Wirtschaft bricht über 20 Prozent ein: Briten leiden am schlimmsten

Großbritannien trifft die erste Rezession seit elf Jahren: Die Wirtschaft ist durch Corona schwerer abgestürzt als die aller anderen Staaten Europas.

Premier Boris Johnson mit Pfeil und Bogen bei einem Sommercamp einer Schule in Upminister

Zielt mit seinen Maßnahmen nicht immer in die richtige Richtung: Premier Boris Johnson Foto: Lucy Young/Pool/ap

LONDON taz | „Hunderttausende Menschen haben bereits ihren Arbeitsplatz verloren. Leider wird es in den kommenden Monaten zu weiteren Verlusten kommen.“ Mit diesen ernsten Worten meldete sich der britische Finanzminister Rishi Sunak am Mittwochmorgen. Kurz zuvor hatte das Statistikamt ONS erklärt, dass das Vereinigte Königreich zum ersten Mal seit elf Jahren in eine Rezession gerutscht war.

Der Fall des Bruttoinlandsprodukts zwischen April und Juni um 20,4 Prozent ist das größte Quartalsminus, das Großbritannien je erlebt hat. Und sogar das größte Minus eines europäischen oder G7-Staates überhaupt für diesen Zeitraum.

Bereits im ersten Quartal 2020 war das Bruttoinlandsprodukt der zweitgrößten Wirtschaftsnation Europas um 2,2 Prozent gesunken, nicht zuletzt wegen des Brexit. Wenn die Wirtschaft zwei Quartale hintereinander schrumpft, sprechen ExpertInnen von einer „Rezession“. Für das erste Halbjahr 2020 liegt das Minus sogar bei 21,2 Prozent – und damit nur knapp oberhalb Spaniens (–22,7).

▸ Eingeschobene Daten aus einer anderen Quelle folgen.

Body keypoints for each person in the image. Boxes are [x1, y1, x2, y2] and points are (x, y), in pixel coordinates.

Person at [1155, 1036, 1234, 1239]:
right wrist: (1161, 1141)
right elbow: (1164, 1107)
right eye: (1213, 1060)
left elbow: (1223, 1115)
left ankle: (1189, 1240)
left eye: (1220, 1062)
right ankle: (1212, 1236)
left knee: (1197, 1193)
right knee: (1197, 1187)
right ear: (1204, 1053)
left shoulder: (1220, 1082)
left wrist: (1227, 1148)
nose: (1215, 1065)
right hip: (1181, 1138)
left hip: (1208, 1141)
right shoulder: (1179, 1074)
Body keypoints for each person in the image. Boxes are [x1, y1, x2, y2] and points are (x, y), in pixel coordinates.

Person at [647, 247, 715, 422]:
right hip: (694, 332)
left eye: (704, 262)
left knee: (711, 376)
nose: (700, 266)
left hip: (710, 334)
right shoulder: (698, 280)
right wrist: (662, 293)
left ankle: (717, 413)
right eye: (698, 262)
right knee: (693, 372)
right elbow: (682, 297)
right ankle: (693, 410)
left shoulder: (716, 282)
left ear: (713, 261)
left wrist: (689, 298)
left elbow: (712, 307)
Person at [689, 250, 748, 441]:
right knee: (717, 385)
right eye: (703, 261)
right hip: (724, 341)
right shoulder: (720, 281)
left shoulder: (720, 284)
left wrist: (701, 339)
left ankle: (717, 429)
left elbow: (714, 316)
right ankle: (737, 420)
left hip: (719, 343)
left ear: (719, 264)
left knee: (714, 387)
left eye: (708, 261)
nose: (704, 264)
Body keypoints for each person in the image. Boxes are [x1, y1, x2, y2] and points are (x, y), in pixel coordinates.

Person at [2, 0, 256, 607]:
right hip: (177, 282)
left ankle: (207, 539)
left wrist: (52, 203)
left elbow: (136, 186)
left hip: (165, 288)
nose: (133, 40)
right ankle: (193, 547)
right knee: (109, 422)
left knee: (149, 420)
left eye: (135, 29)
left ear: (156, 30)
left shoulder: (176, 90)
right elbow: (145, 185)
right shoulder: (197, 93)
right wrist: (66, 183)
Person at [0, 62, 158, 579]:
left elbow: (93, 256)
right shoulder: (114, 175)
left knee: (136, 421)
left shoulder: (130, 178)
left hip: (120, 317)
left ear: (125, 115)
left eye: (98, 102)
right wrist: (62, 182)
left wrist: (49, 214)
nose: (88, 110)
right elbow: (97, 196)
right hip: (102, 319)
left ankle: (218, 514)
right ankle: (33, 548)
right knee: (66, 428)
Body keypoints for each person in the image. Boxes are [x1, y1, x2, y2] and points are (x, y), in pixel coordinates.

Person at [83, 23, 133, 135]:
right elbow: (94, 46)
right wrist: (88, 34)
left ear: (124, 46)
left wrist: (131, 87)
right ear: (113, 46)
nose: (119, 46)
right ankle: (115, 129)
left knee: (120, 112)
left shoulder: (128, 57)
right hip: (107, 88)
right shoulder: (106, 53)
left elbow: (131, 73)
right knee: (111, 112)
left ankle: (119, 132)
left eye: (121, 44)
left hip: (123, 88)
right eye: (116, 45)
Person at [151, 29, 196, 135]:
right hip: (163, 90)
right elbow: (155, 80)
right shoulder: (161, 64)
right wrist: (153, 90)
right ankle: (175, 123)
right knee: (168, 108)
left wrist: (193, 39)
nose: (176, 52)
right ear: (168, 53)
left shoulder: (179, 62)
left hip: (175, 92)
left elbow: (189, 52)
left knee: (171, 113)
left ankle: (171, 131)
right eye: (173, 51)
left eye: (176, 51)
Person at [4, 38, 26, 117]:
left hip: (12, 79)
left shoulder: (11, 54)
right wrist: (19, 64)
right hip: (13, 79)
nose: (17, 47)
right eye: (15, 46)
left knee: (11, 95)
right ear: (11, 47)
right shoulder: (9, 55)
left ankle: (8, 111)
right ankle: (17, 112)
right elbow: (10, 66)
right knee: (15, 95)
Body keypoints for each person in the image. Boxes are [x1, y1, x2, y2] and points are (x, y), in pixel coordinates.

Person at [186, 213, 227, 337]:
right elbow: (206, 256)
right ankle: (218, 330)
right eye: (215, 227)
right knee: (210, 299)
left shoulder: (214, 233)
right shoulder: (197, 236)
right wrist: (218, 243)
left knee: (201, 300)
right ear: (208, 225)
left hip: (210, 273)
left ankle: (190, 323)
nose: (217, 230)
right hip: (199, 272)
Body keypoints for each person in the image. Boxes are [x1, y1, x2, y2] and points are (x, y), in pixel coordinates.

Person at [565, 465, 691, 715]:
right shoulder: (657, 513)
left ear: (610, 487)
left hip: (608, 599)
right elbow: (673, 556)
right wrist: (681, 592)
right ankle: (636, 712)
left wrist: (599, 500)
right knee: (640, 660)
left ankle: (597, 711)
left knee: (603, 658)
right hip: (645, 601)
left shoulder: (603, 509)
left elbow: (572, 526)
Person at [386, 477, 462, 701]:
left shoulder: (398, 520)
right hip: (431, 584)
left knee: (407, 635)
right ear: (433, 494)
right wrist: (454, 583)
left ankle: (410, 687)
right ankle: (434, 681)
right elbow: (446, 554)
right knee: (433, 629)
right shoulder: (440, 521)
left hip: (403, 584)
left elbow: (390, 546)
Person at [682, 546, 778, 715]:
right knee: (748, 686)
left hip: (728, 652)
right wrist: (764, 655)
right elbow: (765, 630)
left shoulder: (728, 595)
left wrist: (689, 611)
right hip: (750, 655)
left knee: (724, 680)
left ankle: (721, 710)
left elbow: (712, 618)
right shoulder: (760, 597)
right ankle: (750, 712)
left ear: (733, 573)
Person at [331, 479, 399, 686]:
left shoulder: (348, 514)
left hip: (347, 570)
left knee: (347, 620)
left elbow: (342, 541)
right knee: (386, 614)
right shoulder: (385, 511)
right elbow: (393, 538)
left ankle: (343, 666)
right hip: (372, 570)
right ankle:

Als Auslöser gilt die Coronapandemie. Großbritannien erlitt mit 46.628 Toten die höchste Opferzahl in Europa und eine der höchsten weltweit. Die Lockdown-Maßnahmen waren deshalb ausgeprägter als in anderen Industrienationen; mit langfristigen Schließungen von Gewerbe und Industrie. „Die Pandemie hat innerhalb von zwei Monaten das Wachstum von 17 Jahren ausgelöscht“, hieß es im Bericht der ONS.

Besonders peinlich

Die Ausmaße der Rezession sind für die britische Regierung besonders peinlich, weil sie am Anfang der Pandemie mit dem Lockdown gezögert hatte, auch um die Firmen zu schonen. Auch in Großbritannien wurden großzügige staatliche Hilfen wie die Übernahme von Gehältern und günstige Kredite gewährt, um das Schlimmste zu vermeiden.

Finanzminister Sunak erklärte, er habe bereits vor Monaten vor schweren Zeiten gewarnt. Niemand brauche jedoch zu verzweifeln. „Wir wissen, dass manche nicht mehr an ihre alten Arbeitsplätze zurückkehren können. Wir haben deshalb Maßnahmen wie unsere Essensgutscheine, unsere Kick­startinitiative zur Arbeitsvermittlung junger Leute und unsere Lehrinitiative für neue Arbeitschancen gestartet“, sagte Sunak und versuchte, die Bevölkerung zur Rückkehr in die Büros zu animieren.

Die britischen Wirtschaftsverbände fordern indes noch mehr Unterstützung: Unter anderem verlängerte Lohnfortzahlung, mehr Kredite und weniger Abgaben an den Staat. Anneliese Dodds, Labours Schattenfinanzministerin, kritisierte, dass die Regierung bereits ein Ende der Lohnhilfen für Arbeitnehmer*innen angekündigt hatte – ähnlich der deutschen Kurzarbeit: „Der Premierminister mag sagen, dass während einer globalen Pandemie nur so und so viel getan werden könne, aber das erklärt nicht, warum unsere Wirtschaft so schlecht im Vergleich zu anderen Ländern liegt“, sagte sie.

Kleine Lichtblicke

Immerhin gab es auch kleine Lichtblicke: Im Juni legte die Wirtschaftsleistung im Vergleich zum Mai um 8,7 Prozent zu, war damit aber immer noch 17,2 Prozent schwächer als im Februar – vor dem Ausbruch der Pandemie.

Die Aussichten sind düster: Im Herbst und Winter droht nicht nur eine zweite Coronawelle, sondern auch das Ende der Brexit-Übergangsperiode. Derweil stocken die Gespräche über ein Anschlussabkommen mit der EU. Ohne Einigung droht zum Jahreswechsel ein harter Bruch mit Zöllen und Handelshemmnissen. Eine Frist zur Verlängerung des Übergangszeitraums ließ London Ende Juni ungenutzt verstreichen.